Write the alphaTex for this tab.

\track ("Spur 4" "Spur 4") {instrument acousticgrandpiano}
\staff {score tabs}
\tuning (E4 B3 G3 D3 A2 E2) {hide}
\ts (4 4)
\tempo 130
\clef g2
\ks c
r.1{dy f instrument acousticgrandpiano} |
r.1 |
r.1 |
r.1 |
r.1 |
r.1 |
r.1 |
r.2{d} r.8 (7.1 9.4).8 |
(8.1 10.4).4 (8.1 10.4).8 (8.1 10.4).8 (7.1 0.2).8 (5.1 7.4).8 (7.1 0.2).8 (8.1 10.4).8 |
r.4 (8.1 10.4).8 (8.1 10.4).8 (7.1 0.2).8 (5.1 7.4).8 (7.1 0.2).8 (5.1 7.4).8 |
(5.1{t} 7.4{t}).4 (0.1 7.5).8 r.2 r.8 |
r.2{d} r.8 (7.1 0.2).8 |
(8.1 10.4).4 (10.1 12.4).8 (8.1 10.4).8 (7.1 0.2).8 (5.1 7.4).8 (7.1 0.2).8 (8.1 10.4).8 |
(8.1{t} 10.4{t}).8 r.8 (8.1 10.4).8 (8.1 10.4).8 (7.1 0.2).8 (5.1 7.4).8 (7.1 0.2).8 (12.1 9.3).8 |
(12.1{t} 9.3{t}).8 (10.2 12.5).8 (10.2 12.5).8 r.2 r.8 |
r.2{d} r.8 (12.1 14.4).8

# EXERCISE TASK
Please reproduce the listing above line for line, without changing any character.

# SOLUTION TO THIS TASK
Write the alphaTex for this tab.

\track ("Spur 4" "Spur 4") {instrument acousticgrandpiano}
\staff {score tabs}
\tuning (E4 B3 G3 D3 A2 E2) {hide}
\ts (4 4)
\tempo 130
\clef g2
\ks c
r.1{dy f instrument acousticgrandpiano} |
r.1 |
r.1 |
r.1 |
r.1 |
r.1 |
r.1 |
r.2{d} r.8 (7.1 9.4).8 |
(8.1 10.4).4 (8.1 10.4).8 (8.1 10.4).8 (7.1 0.2).8 (5.1 7.4).8 (7.1 0.2).8 (8.1 10.4).8 |
r.4 (8.1 10.4).8 (8.1 10.4).8 (7.1 0.2).8 (5.1 7.4).8 (7.1 0.2).8 (5.1 7.4).8 |
(5.1{t} 7.4{t}).4 (0.1 7.5).8 r.2 r.8 |
r.2{d} r.8 (7.1 0.2).8 |
(8.1 10.4).4 (10.1 12.4).8 (8.1 10.4).8 (7.1 0.2).8 (5.1 7.4).8 (7.1 0.2).8 (8.1 10.4).8 |
(8.1{t} 10.4{t}).8 r.8 (8.1 10.4).8 (8.1 10.4).8 (7.1 0.2).8 (5.1 7.4).8 (7.1 0.2).8 (12.1 9.3).8 |
(12.1{t} 9.3{t}).8 (10.2 12.5).8 (10.2 12.5).8 r.2 r.8 |
r.2{d} r.8 (12.1 14.4).8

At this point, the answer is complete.